[Transcribed page contents]

((

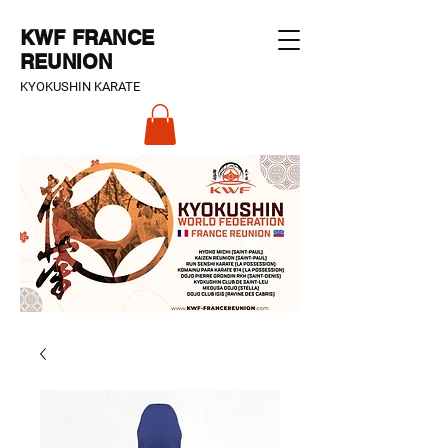
KWF FRANCE
REUNION
KYOKUSHIN KARATE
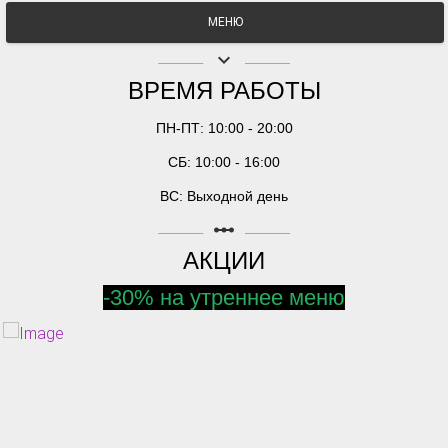
МЕНЮ
keyboard_arrow_down
ВРЕМЯ РАБОТЫ
ПН-ПТ: 10:00 - 20:00
СБ: 10:00 - 16:00
ВС: Выходной день
linear_scale
АКЦИИ
-30% на утреннее меню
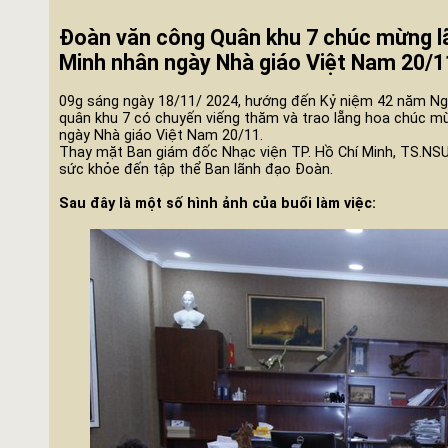
Đoàn văn công Quân khu 7 chúc mừng lãn
Minh nhân ngày Nhà giáo Việt Nam 20/1
09g sáng ngày 18/11/ 2024, hướng đến Kỷ niệm 42 năm Ng
quân khu 7 có chuyến viếng thăm và trao lẵng hoa chúc mừ
ngày Nhà giáo Việt Nam 20/11.
Thay mặt Ban giám đốc Nhạc viện TP. Hồ Chí Minh, TS.NSƯ
sức khỏe đến tập thể Ban lãnh đạo Đoàn.
Sau đây là một số hình ảnh của buổi làm việc:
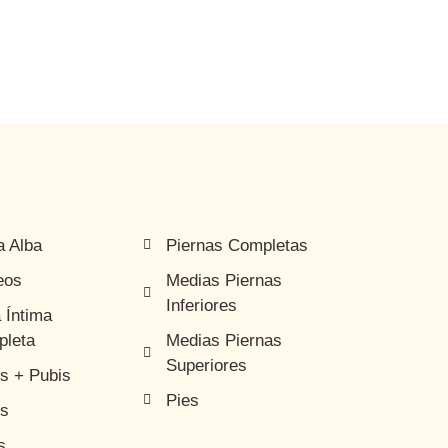
a Alba
Piernas Completas
eos
Medias Piernas
Inferiores
 Íntima
leta
Medias Piernas
Superiores
es + Pubis
Pies
es
s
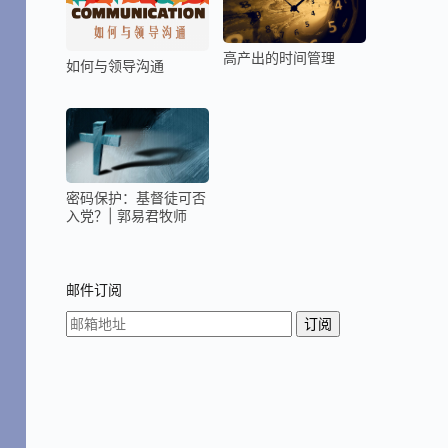
高产出的时间管理
如何与领导沟通
密码保护：基督徒可否
入党？| 郭易君牧师
邮件订阅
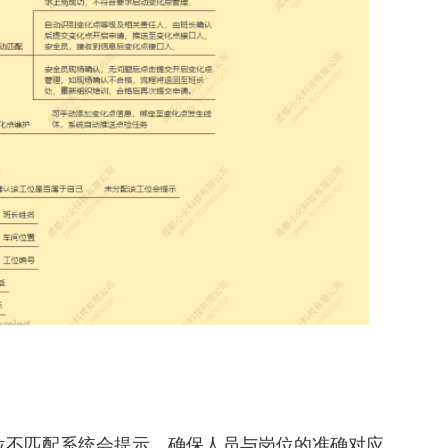
位不匹配系统会提示，确保人员与岗位的准确对应。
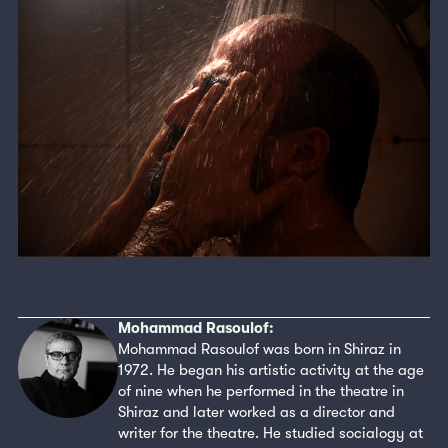
Mohammad Rasoulof:
Mohammad Rasoulof was born in Shiraz in
1972. He began his artistic activity at the age
of nine when he performed in the theatre in
Shiraz and later worked as a director and
writer for the theatre. He studied socialogy at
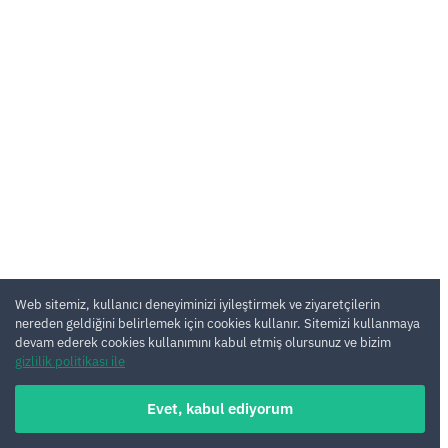
Web sitemiz, kullanıcı deneyiminizi iyileştirmek ve ziyaretçilerin
nereden geldiğini belirlemek için cookies kullanır. Sitemizi kullanmaya
devam ederek cookies kullanımını kabul etmiş olursunuz ve bizim
gizlilik politikası ile
Evet, kabul ediyorum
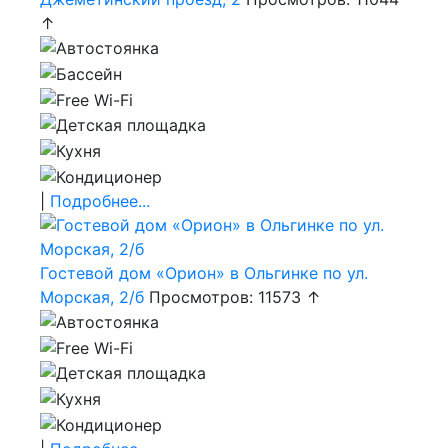
↑
|
Подробнее...
Гостевой дом «Орион» в Ольгинке по ул.
Морская, 2/б
Просмотров: 11573 ↑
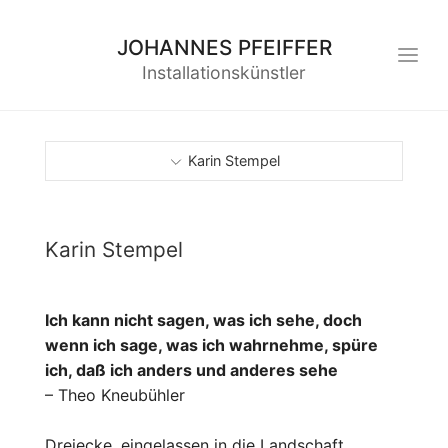
JOHANNES PFEIFFER
Installationskünstler
Karin Stempel
Karin Stempel
Ich kann nicht sagen, was ich sehe, doch
wenn ich sage, was ich wahrnehme, spüre
ich, daß ich anders und anderes sehe
– Theo Kneubühler
Dreiecke, eingelassen in die Landschaft,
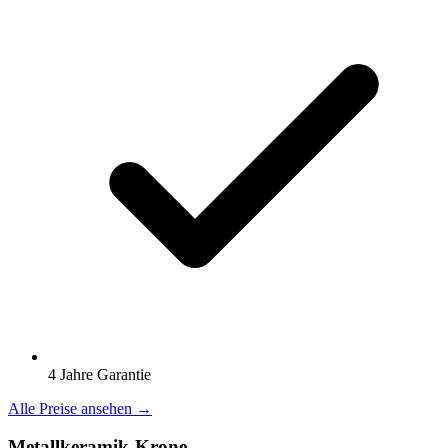
4 Jahre Garantie
Alle Preise ansehen →
Metallkeramik-Krone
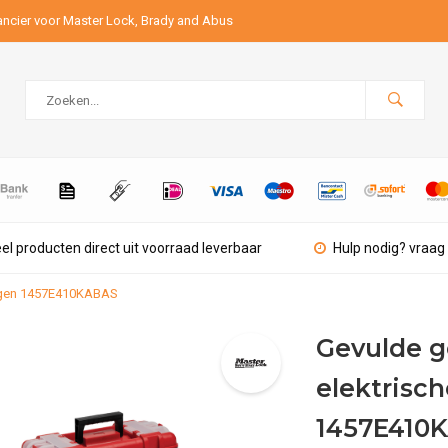
ancier voor Master Lock, Brady and Abus
el producten direct uit voorraad leverbaar
Hulp nodig? vraag 
ingen 1457E410KABAS
Gevulde g
elektrisc
1457E410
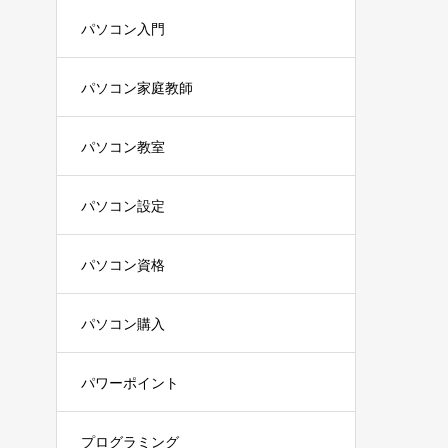
パソコン入門
パソコン家庭教師
パソコン教室
パソコン設定
パソコン資格
パソコン購入
パワーポイント
プログラミング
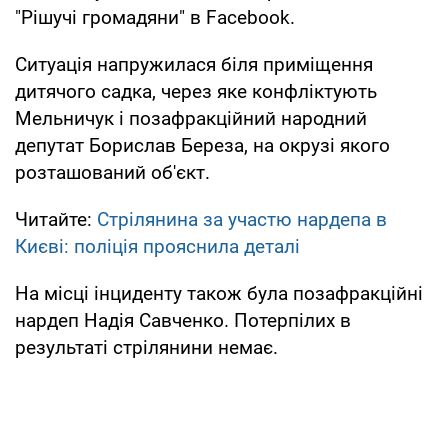
"Рішучі громадяни" в Facebook.
Ситуація напружилася біля приміщення
дитячого садка, через яке конфліктують
Мельничук і позафракційний народний
депутат Борислав Береза, на окрузі якого
розташований об'єкт.
Читайте:
Стрілянина за участю нардепа в
Києві: поліція прояснила деталі
На місці інциденту також була позафракційні
нардеп Надія Савченко. Потерпілих в
результаті стрілянини немає.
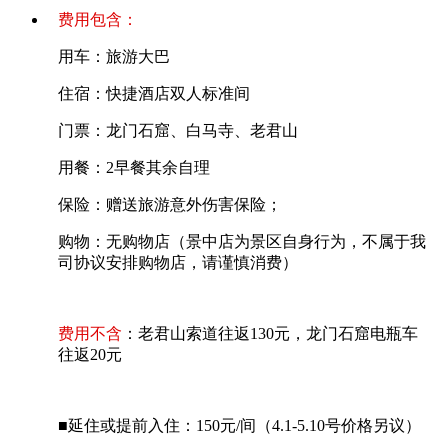
费用包含：
用车：旅游大巴
住宿：快捷酒店双人标准间
门票：龙门石窟、白马寺、老君山
用餐：2早餐其余自理
保险：赠送旅游意外伤害保险；
购物：无购物店（景中店为景区自身行为，不属于我
司协议安排购物店，请谨慎消费）
费用不含
：老君山索道往返130元，龙门石窟电瓶车
往返20元
■延住或提前入住：150元/间（4.1-5.10号价格另议）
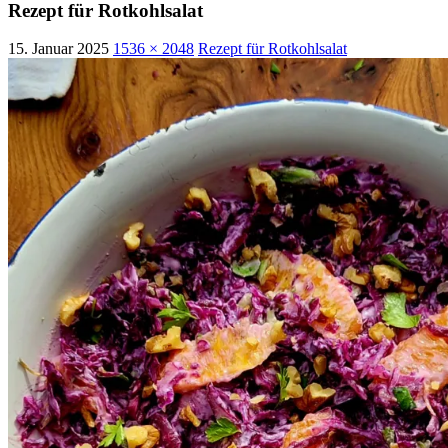
Rezept für Rotkohlsalat
15. Januar 2025
1536 × 2048
Rezept für Rotkohlsalat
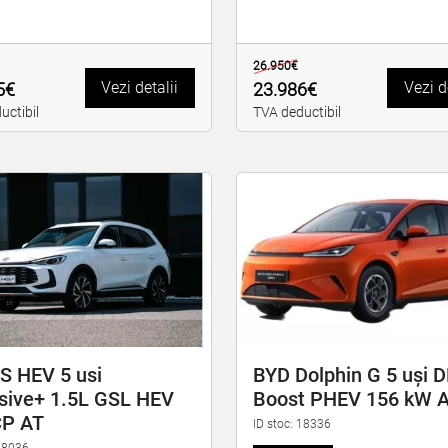
26.950€
Vezi detalii
Vezi d
5€
23.986€
uctibil
TVA deductibil
S HEV 5 usi
BYD Dolphin G 5 uși 
sive+ 1.5L GSL HEV
Boost PHEV 156 kW 
CP AT
ID stoc: 18336
 18036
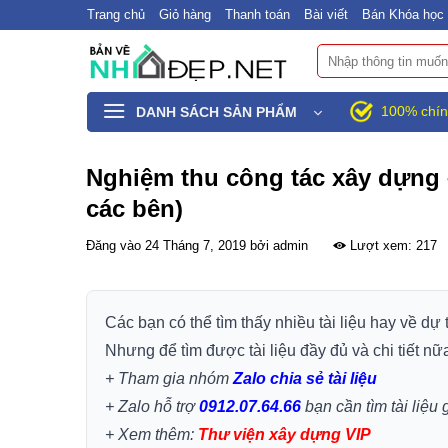
Bỏ
Trang chủ
Giỏ hàng
Thanh toán
Bài viết
Bán Khóa học 
qua
Tìm
nội
kiếm:
dung
100% chín
DANH SÁCH SẢN PHẨM
Nghiệm thu công tác xây dựng 
các bên)
Đăng vào
24 Tháng 7, 2019
bởi
admin
Lượt xem: 217
Các bạn có thể tìm thấy nhiều tài liệu hay về dự
Nhưng để tìm được tài liệu đầy đủ và chi tiết nữ
+ Tham gia nhóm
Zalo chia sẻ tài liệu
+ Zalo hỗ trợ
0912.07.64.66
bạn cần tìm tài liệu 
+
Xem thêm:
Thư viện xây dựng VIP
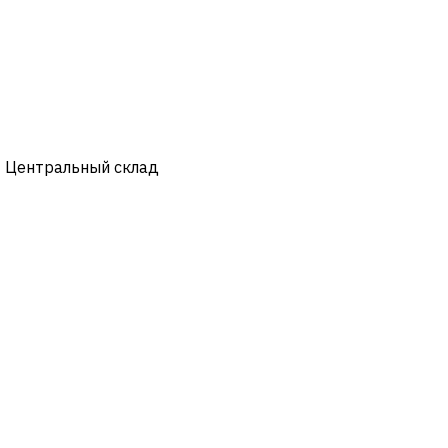
- Центральный склад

))

Work instructions
Rewrite the text of all the rows above, substituting "Weißkohlsalat" for every "Rotkohlsalat" and keeping everything else unchanged. Leave out the picture markers.

Result
KWF FRANCE
REUNION
KYOKUSHIN KARATE
МЕНЮ
keyboard_arrow_down
ВРЕМЯ РАБОТЫ
ПН-ПТ: 10:00 - 20:00
СБ: 10:00 - 16:00
ВС: Выходной день
linear_scale
АКЦИИ
-30% на утреннее меню
Đoàn văn công Quân khu 7 chúc mừng lãn
Minh nhân ngày Nhà giáo Việt Nam 20/1
09g sáng ngày 18/11/ 2024, hướng đến Kỷ niệm 42 năm Ng
quân khu 7 có chuyến viếng thăm và trao lẵng hoa chúc mừ
ngày Nhà giáo Việt Nam 20/11.
Thay mặt Ban giám đốc Nhạc viện TP. Hồ Chí Minh, TS.NSƯ
sức khỏe đến tập thể Ban lãnh đạo Đoàn.
Sau đây là một số hình ảnh của buổi làm việc:
a Alba
Piernas Completas
eos
Medias Piernas
Inferiores
 Íntima
leta
Medias Piernas
Superiores
es + Pubis
Pies
es
s
高产出的时间管理
如何与领导沟通
密码保护：基督徒可否
入党？| 郭易君牧师
邮件订阅
位不匹配系统会提示，确保人员与岗位的准确对应。
Mohammad Rasoulof:
Mohammad Rasoulof was born in Shiraz in
1972. He began his artistic activity at the age
of nine when he performed in the theatre in
Shiraz and later worked as a director and
writer for the theatre. He studied socialogy at
Web sitemiz, kullanıcı deneyiminizi iyileştirmek ve ziyaretçilerin
nereden geldiğini belirlemek için cookies kullanır. Sitemizi kullanmaya
devam ederek cookies kullanımını kabul etmiş olursunuz ve bizim
gizlilik politikası ile
Evet, kabul ediyorum
↑
|
Подробнее...
Гостевой дом «Орион» в Ольгинке по ул.
Морская, 2/б
Просмотров: 11573 ↑
JOHANNES PFEIFFER
Installationskünstler
Karin Stempel
Karin Stempel
Ich kann nicht sagen, was ich sehe, doch
wenn ich sage, was ich wahrnehme, spüre
ich, daß ich anders und anderes sehe
– Theo Kneubühler
Dreiecke, eingelassen in die Landschaft,
4 Jahre Garantie
Alle Preise ansehen →
Metallkeramik-Krone
ancier voor Master Lock, Brady and Abus
el producten direct uit voorraad leverbaar
Hulp nodig? vraag 
ingen 1457E410KABAS
Gevulde g
elektrisc
1457E410
パソコン入門
パソコン家庭教師
パソコン教室
パソコン設定
パソコン資格
パソコン購入
パワーポイント
プログラミング
"Рішучі громадяни" в Facebook.
Ситуація напружилася біля приміщення
дитячого садка, через яке конфліктують
Мельничук і позафракційний народний
депутат Борислав Береза, на окрузі якого
розташований об'єкт.
Читайте:
Стрілянина за участю нардепа в
Києві: поліція прояснила деталі
На місці інциденту також була позафракційні
нардеп Надія Савченко. Потерпілих в
результаті стрілянини немає.
费用包含：
用车：旅游大巴
住宿：快捷酒店双人标准间
门票：龙门石窟、白马寺、老君山
用餐：2早餐其余自理
保险：赠送旅游意外伤害保险；
购物：无购物店（景中店为景区自身行为，不属于我
司协议安排购物店，请谨慎消费）
费用不含
：老君山索道往返130元，龙门石窟电瓶车
往返20元
■延住或提前入住：150元/间（4.1-5.10号价格另议）
Rezept für Weißkohlsalat
15. Januar 2025
1536 × 2048
Rezept für Weißkohlsalat
26.950€
Vezi detalii
Vezi d
5€
23.986€
uctibil
TVA deductibil
S HEV 5 usi
BYD Dolphin G 5 uși 
sive+ 1.5L GSL HEV
Boost PHEV 156 kW 
CP AT
ID stoc: 18336
 18036
Bỏ
Trang chủ
Giỏ hàng
Thanh toán
Bài viết
Bán Khóa học 
qua
Tìm
nội
kiếm:
dung
100% chín
DANH SÁCH SẢN PHẨM
Nghiệm thu công tác xây dựng 
các bên)
Đăng vào
24 Tháng 7, 2019
bởi
admin
Lượt xem: 217
Các bạn có thể tìm thấy nhiều tài liệu hay về dự
Nhưng để tìm được tài liệu đầy đủ và chi tiết nữ
+ Tham gia nhóm
Zalo chia sẻ tài liệu
+ Zalo hỗ trợ
0912.07.64.66
bạn cần tìm tài liệu 
+
Xem thêm:
Thư viện xây dựng VIP
- Центральный склад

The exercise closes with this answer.